For now, he’s only taking an indefinite leave of absence to deal with the back pain. Depending on how he feels and what his doctors tell him, he could be back. But there’s no getting around the fact that he just can’t be on the sideline.
“The bottom line is I’m going to need some work done,” Calhoun told the AP. “In January the shooting pains were getting worse and after one plane ride I couldn’t even get up. I tried to hide it. I’m taking medicine right now for the pain and they are waiting for things to quiet down and I’ll meet with the doctor next week. “I told (president) Susan (Herbst) about it and said I could make it through the season that there were only 3 1/2 weeks left. But it’s just so bad, even getting through practice. Now I’m going to see what the next step is. The bottom line is I’m hurting.”
There was considerable speculation last spring and summer that Calhoun might retire. The Huskies had just won their third NCAA tournament featuring a team Calhoun loved coaching. But, for various reasons, he decided he wasn’t done coaching and returned to lead a team that had enough talent to return to the Final Four.
An up-and-down season makes that seem unlikely (it’s all on the players now). Calhoun’s return is a similar question mark, though perhaps it shouldn’t be.
Never mind when Calhoun might return.
I’m debating if he’ll ever return.
I’m doubting he should.
Is it really rational to think next season will be smoother? Or the one after that? Or the one after that? Again, Calhoun is 69 and will be 70 next season, then 71, and you know how age works, right? I don’t have to count for you. Calhoun will, like all of us, get older every year. And he will, like most of us, watch his health further deteriorate with time. If he couldn’t make it through 2012 without a health issue, the smart money says he probably won’t make it through 2013, either. And when you combine that with a struggling team and NCAA and APR concerns, well, it makes it reasonable to wonder if we’ve seen the last of Jim Calhoun.

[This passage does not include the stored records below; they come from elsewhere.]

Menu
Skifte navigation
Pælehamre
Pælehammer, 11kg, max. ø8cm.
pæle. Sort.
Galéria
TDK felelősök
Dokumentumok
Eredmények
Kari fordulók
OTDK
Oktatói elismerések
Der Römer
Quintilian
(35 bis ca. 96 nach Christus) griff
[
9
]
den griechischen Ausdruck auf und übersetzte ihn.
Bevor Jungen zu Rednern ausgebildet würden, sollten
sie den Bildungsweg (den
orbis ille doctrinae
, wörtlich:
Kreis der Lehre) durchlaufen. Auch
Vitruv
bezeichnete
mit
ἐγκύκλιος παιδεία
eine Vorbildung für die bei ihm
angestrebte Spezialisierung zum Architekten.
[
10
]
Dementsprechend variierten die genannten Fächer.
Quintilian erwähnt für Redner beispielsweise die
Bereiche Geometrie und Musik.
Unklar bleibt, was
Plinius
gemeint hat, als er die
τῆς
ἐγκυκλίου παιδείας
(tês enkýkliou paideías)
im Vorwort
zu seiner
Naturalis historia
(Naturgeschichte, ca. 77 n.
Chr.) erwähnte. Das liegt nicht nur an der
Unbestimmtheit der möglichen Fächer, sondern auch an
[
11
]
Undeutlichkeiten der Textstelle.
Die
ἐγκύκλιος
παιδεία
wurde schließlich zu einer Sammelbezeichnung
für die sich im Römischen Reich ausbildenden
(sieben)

Calhoun’s not the type to fade away. He’s a guy who does things on his own terms and has accrued enough power and influence at UConn to ensure he’ll retire when he’s ready.
But health issues are a different sort, especially when it comes to nagging, debilitating back pain that makes sitting on chairs and standing in gyms daily torture. (Not to mention the non-health issues Parrish mentioned.) But if anyone can return just to spite their own back problems, it’s Calhoun.
This hardly seems like the way Calhoun’s career would end. He’s too damn tough. And wants to win too badly.